Some designs elect to simply leave a crawl space under the house, rather than a full basement. Most other designs justify further excavations to create a full height basement, sufficient for another level of living space. Even so, basements in Canada and the northern United States were typically only 7 feet 10 inches (2.39 m) in height, rather than the standard full 8 feet (2.44 m) of the main floors . Older homes may have even lower basement heights as the basement walls were concrete block and thus, could be customized to any height. Modern builders offer higher basements as an option. The cost of the additional depth of excavation is usually quite expensive. Thus, houses almost certainly never have multi-story basements though 9' basements heights are a frequent choice among new homebuyers. For large office or apartment buildings in prime locations, the cost of land may justify multi-story basement parking garages.
The concrete floor in most basements is structurally not part of the foundation; only the basement walls are. If there are posts supporting a main floor beam to form a post and beam system, these posts typically go right through the basement floor to a footing underneath the basement floor. It is the footing that supports the post and the footing is part of the house foundation. Load-bearing wood-stud walls will rest directly on the concrete floor. Under the concrete floor is typically gravel or crushed stone to facilitate draining. The floor is typically four inches (100 mm) thick and rest on top of the foundation footings. The floor itself is typically sloped towards a drain point, in case of leaks.
Since warm air rises, basements are typically cooler than the rest of the house. In summer, this makes basements damp, due to the higher relative humidity. Dehumidifiers are recommended. In winter, additional heating, such as a fireplace or baseboard heaters may be required. A well-defined central heating system may minimize this requirement. Heating ducts typically run in the ceiling of the basement (since there is not an empty floor below to run the ducts). Ducts extending from the ceiling down to the floor help heat the cold floors of the basement. Older or cheaper systems may simply have the heating vent in the ceiling of the basement.

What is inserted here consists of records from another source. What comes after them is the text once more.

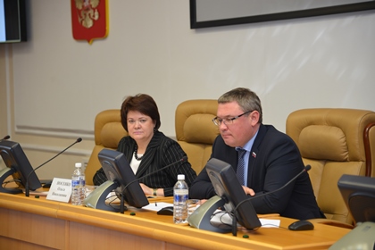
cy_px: 125
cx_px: 188
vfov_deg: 14.9
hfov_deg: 22.1
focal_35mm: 92
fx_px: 958
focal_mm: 92
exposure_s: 1/60
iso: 560
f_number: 4
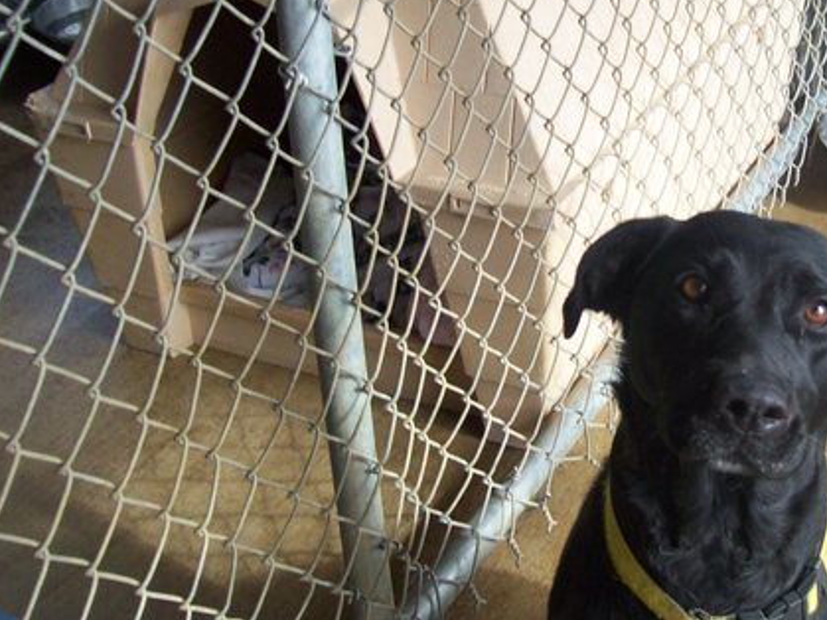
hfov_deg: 28.5
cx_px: 711
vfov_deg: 22.2
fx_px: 1576
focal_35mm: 66
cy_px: 240
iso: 80
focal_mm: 6
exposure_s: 1/144
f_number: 2.7
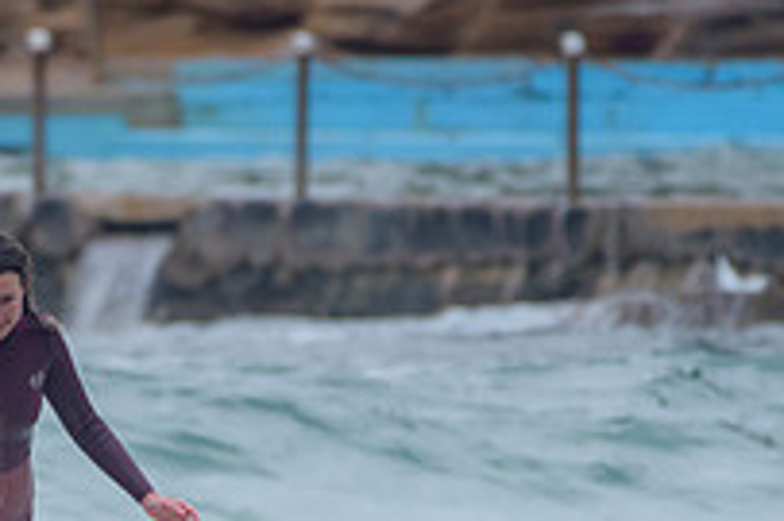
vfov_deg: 0.8
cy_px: 721
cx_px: 20
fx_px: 38188
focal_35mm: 1755
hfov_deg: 1.2
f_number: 5.6
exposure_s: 1/1250
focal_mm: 500
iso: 560
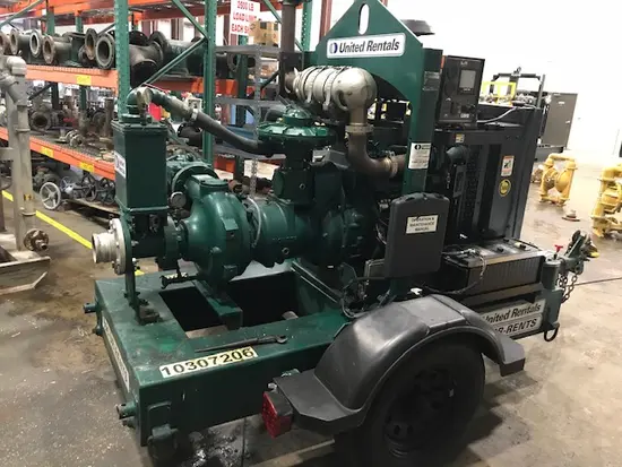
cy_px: 234
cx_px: 311
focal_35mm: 28
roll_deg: -4.2
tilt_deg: -14.6
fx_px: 503
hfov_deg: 63.4
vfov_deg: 49.8
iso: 100
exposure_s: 1/12
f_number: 1.8
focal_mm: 3.99
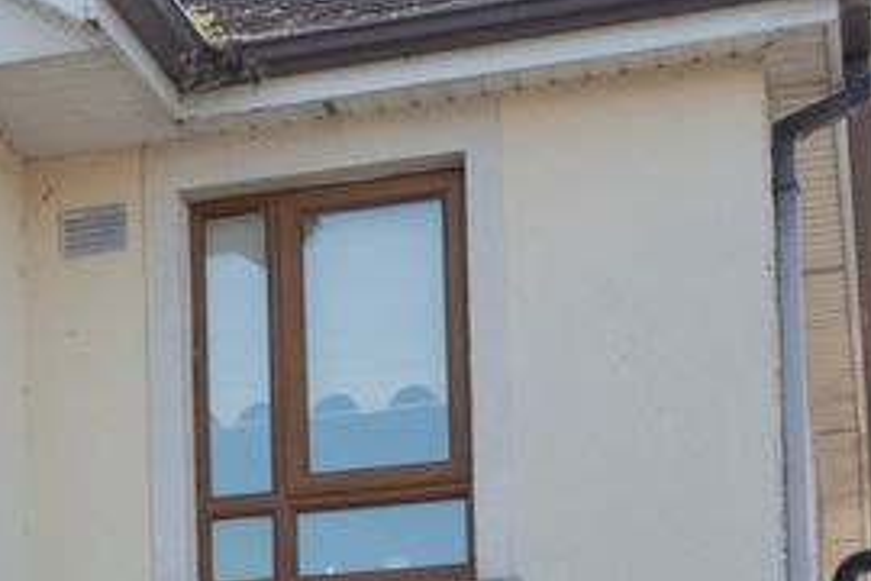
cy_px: 897
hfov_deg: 17.1
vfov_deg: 11.7
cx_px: -271
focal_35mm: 112
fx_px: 2710
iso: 500
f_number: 2.8
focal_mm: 21
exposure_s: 1/2500
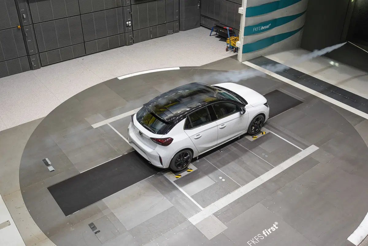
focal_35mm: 35
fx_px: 358
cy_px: 123
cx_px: 184
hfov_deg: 54.4
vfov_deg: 37.9
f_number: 8
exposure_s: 1/30
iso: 400
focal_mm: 35
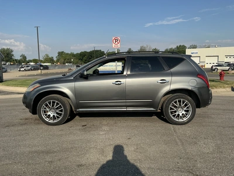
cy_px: 88
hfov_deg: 63.4
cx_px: 117
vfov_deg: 49.7
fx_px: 189
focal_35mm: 28
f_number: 1.8
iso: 25
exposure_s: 1/1912
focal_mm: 3
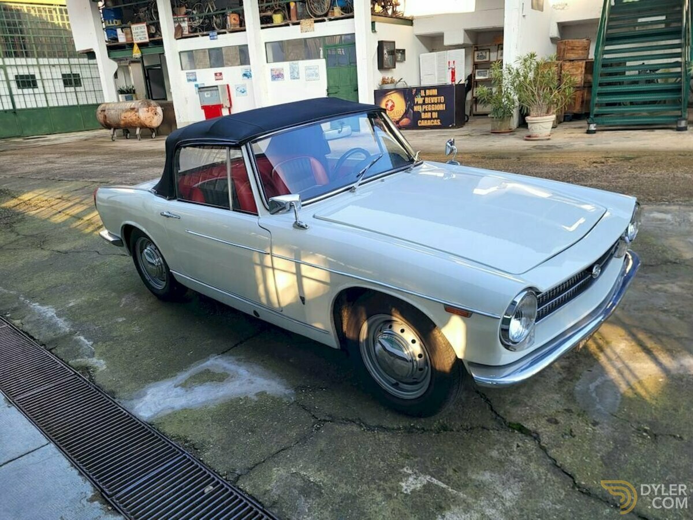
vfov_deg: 53.1
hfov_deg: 67.3
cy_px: 260
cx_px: 346
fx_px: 521
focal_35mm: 26
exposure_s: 1/199
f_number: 1.8
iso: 40
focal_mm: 5.4
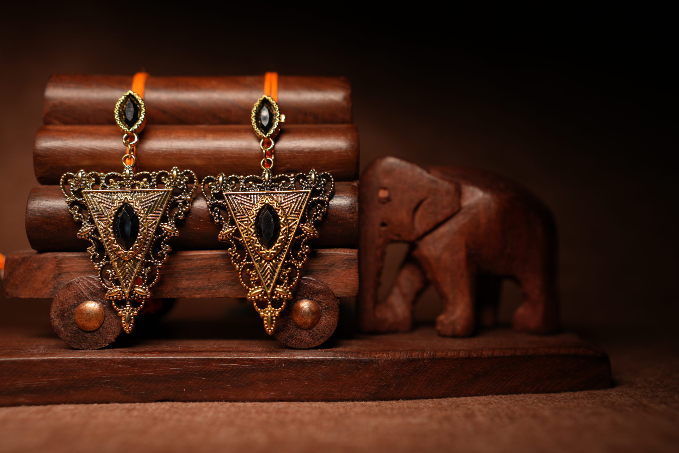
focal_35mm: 35
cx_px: 340
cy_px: 226
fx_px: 660
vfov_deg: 37.9
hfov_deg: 54.4
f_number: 3.2
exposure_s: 1/100
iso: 100
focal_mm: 35
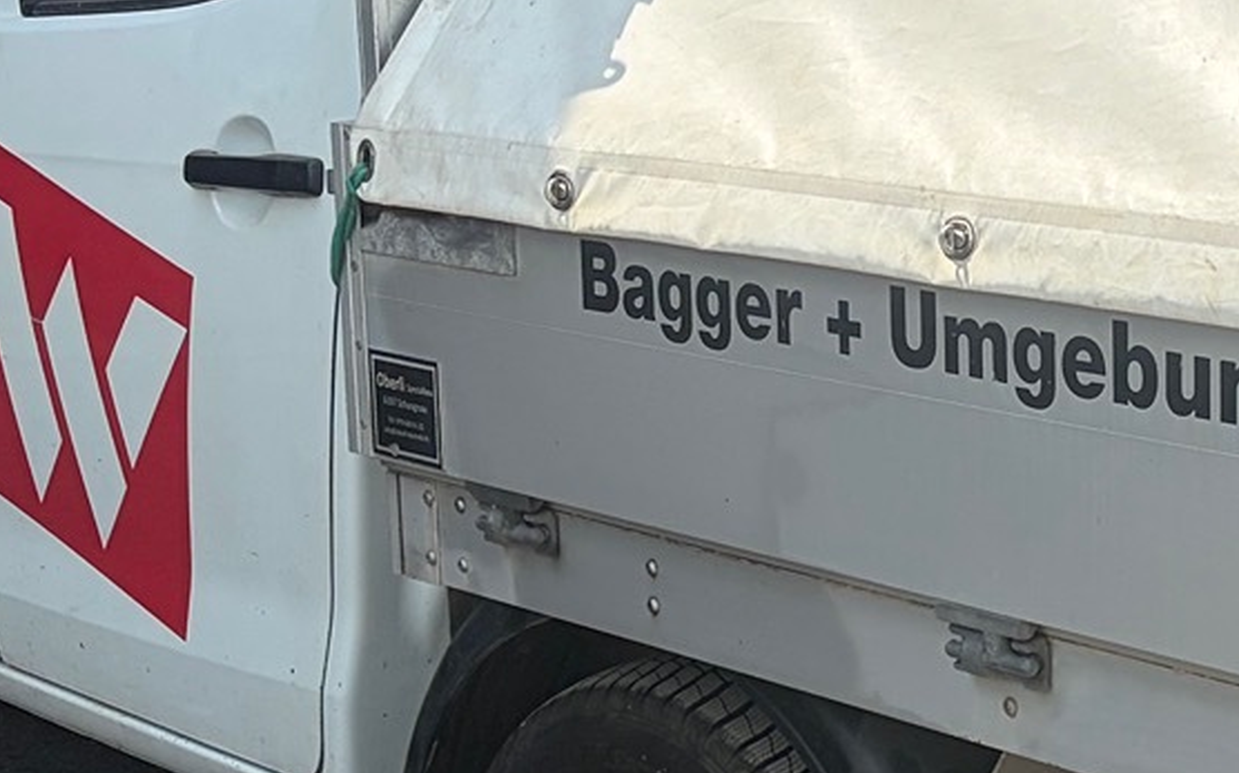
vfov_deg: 13.1
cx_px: 1186
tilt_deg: -10.7
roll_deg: +1.4
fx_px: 3375
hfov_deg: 20.3
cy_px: 414
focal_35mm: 100
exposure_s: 1/3279
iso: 50
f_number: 1.6
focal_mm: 5.96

The finished floor is typically raised off the concrete basement floor though modern laminate flooring is typically placed on concrete floors in Canada with a thin foam underlay. Radiant heating systems may be embedded right within the concrete floor. Even if unfinished and unoccupied, basements are heated in order to ensure relative warmth of the floor above, and to prevent water supply pipes, drains, etc. from freezing and bursting in winter. It is recommended that the basement walls be insulated to the frost line. In Canada, the walls of finished basements typically are insulated to the floor with vapor barrier(s) to prevent moisture transmission.